> _STUDY TEXT_:
--*--
Thursday, August 28, 2008

So Much For Momentum

Less than twenty-four hours earlier the Phillies had electrified their fans and all of baseball with a thrilling, dramatic comeback victory that catapulted them into first place, a half game over the Mets. They faced the daunting task of further consolidating that lead against Johann Santana, who had completely dominated them in two previous outings.

The Phillies wasted little time in getting to Santana, scoring two runs in the first inning on Ryan Howard's thirty-sixth home run and adding another on Jayson Werth's solo shot in the second. But the bullpen, stellar the night before but threadbare after so many of their number had labored in that great victory, coughed up the lead and then the game as the Mets turned the tables and rallied for the 6-3 win, a split of the brief series, and the lead in the NL East.

The Phils only managed six hits against five NY pitchers while their own staff allowed thirteen. Kyle Kendrick started and scattered eight hits and two earned runs. Scott Eyre pitched two very good innings but Rudy Seanez followed and gave up the winning runs. Brad Lidge was also touched for two earned runs but by then the game was lost.
--*--
Dataset records
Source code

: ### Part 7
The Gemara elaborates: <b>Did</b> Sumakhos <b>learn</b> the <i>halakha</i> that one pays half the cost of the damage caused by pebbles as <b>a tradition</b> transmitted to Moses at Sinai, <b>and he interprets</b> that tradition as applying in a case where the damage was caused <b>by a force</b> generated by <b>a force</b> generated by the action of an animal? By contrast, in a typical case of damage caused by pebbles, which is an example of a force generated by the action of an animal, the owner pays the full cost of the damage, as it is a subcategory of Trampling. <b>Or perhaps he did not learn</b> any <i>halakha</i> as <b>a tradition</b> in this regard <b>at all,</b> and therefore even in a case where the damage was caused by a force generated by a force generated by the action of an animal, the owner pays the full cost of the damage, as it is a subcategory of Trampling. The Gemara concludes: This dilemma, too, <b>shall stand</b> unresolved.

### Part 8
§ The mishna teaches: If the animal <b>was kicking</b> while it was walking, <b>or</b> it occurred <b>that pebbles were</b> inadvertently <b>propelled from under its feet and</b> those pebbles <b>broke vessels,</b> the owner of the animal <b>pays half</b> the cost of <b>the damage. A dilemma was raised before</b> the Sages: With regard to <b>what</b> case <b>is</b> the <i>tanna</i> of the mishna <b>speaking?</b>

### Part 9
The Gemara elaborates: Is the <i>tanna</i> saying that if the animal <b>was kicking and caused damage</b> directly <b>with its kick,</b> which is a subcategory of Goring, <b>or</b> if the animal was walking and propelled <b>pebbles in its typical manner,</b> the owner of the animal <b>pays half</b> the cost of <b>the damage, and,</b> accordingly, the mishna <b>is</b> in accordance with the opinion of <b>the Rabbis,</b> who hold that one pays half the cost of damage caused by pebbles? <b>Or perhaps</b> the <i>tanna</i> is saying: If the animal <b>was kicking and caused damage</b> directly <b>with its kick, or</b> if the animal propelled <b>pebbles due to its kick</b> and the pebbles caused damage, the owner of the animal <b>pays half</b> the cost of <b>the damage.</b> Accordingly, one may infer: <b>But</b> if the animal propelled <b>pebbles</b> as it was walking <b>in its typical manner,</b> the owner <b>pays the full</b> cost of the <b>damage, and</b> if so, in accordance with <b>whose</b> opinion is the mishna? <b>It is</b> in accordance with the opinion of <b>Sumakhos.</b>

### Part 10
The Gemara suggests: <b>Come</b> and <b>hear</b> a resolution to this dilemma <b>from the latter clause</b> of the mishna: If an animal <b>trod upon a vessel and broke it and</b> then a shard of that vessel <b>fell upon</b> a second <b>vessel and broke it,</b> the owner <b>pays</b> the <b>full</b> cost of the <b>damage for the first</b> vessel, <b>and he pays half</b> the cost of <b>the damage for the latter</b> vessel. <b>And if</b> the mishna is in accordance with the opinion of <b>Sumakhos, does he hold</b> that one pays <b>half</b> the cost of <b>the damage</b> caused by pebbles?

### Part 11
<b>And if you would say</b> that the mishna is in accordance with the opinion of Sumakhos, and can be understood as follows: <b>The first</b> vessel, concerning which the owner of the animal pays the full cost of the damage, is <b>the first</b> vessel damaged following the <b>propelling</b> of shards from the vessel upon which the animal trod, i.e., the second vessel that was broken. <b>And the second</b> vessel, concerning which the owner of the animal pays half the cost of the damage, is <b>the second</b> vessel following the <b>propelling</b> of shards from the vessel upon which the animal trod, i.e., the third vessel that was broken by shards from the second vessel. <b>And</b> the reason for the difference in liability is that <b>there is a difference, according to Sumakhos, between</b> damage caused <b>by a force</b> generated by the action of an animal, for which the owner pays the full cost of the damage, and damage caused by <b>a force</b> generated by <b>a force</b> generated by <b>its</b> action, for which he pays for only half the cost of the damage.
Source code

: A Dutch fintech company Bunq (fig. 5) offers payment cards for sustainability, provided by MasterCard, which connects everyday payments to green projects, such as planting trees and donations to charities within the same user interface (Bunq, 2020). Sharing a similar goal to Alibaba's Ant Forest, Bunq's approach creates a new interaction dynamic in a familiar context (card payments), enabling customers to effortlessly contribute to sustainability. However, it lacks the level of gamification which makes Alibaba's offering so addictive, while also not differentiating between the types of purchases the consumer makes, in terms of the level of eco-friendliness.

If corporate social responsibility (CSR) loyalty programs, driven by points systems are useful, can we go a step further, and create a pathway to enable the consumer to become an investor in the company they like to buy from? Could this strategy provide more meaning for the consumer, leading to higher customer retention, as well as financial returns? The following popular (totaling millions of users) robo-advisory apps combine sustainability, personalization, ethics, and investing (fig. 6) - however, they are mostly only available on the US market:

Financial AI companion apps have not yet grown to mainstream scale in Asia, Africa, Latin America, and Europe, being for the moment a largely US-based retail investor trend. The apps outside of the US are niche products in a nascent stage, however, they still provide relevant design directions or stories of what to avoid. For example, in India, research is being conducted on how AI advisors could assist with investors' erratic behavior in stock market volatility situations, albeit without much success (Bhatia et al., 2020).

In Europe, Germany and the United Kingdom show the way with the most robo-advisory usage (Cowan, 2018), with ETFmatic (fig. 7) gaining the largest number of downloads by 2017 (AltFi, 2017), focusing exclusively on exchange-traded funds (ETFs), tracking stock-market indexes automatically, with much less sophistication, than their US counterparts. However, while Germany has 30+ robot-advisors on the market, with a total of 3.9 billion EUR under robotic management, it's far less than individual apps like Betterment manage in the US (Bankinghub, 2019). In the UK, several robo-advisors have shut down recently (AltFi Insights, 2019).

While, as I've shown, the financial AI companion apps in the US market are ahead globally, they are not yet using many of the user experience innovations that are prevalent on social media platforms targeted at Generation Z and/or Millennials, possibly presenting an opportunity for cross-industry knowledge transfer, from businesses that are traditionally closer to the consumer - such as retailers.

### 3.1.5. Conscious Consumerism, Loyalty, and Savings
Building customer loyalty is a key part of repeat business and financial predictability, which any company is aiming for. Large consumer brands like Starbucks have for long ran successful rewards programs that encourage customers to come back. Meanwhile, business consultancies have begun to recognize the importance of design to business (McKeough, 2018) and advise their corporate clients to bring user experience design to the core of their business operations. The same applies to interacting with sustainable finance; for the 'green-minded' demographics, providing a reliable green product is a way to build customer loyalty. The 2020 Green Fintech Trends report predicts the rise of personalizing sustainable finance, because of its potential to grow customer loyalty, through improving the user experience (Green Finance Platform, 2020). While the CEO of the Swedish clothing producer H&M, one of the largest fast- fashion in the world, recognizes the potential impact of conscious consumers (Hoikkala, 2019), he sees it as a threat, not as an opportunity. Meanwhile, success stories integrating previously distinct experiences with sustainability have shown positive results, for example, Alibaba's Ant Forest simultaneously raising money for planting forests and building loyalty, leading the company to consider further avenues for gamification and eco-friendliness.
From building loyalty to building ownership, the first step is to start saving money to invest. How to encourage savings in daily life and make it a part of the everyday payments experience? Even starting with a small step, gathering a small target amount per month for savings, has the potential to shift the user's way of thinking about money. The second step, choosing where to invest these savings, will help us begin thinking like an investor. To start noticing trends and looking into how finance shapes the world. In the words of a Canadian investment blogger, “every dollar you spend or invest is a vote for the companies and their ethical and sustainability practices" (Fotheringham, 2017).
--*--
> _WHAT THIS EXERCISE ASKS_:
1. Reproduce the entire baseball game recap word for word.
2. In the entries, begin at the first line and stop after the line that contains "the mishna <b>speaking?</b>". Write out only those lines, substituting "stones" for every "pebbles" and leaving everything else untouched.

> _LIST OF SOLUTIONS_:
1.
Thursday, August 28, 2008

So Much For Momentum

Less than twenty-four hours earlier the Phillies had electrified their fans and all of baseball with a thrilling, dramatic comeback victory that catapulted them into first place, a half game over the Mets. They faced the daunting task of further consolidating that lead against Johann Santana, who had completely dominated them in two previous outings.

The Phillies wasted little time in getting to Santana, scoring two runs in the first inning on Ryan Howard's thirty-sixth home run and adding another on Jayson Werth's solo shot in the second. But the bullpen, stellar the night before but threadbare after so many of their number had labored in that great victory, coughed up the lead and then the game as the Mets turned the tables and rallied for the 6-3 win, a split of the brief series, and the lead in the NL East.

The Phils only managed six hits against five NY pitchers while their own staff allowed thirteen. Kyle Kendrick started and scattered eight hits and two earned runs. Scott Eyre pitched two very good innings but Rudy Seanez followed and gave up the winning runs. Brad Lidge was also touched for two earned runs but by then the game was lost.

2.
Source code

: ### Part 7
The Gemara elaborates: <b>Did</b> Sumakhos <b>learn</b> the <i>halakha</i> that one pays half the cost of the damage caused by stones as <b>a tradition</b> transmitted to Moses at Sinai, <b>and he interprets</b> that tradition as applying in a case where the damage was caused <b>by a force</b> generated by <b>a force</b> generated by the action of an animal? By contrast, in a typical case of damage caused by stones, which is an example of a force generated by the action of an animal, the owner pays the full cost of the damage, as it is a subcategory of Trampling. <b>Or perhaps he did not learn</b> any <i>halakha</i> as <b>a tradition</b> in this regard <b>at all,</b> and therefore even in a case where the damage was caused by a force generated by a force generated by the action of an animal, the owner pays the full cost of the damage, as it is a subcategory of Trampling. The Gemara concludes: This dilemma, too, <b>shall stand</b> unresolved.

### Part 8
§ The mishna teaches: If the animal <b>was kicking</b> while it was walking, <b>or</b> it occurred <b>that stones were</b> inadvertently <b>propelled from under its feet and</b> those stones <b>broke vessels,</b> the owner of the animal <b>pays half</b> the cost of <b>the damage. A dilemma was raised before</b> the Sages: With regard to <b>what</b> case <b>is</b> the <i>tanna</i> of the mishna <b>speaking?</b>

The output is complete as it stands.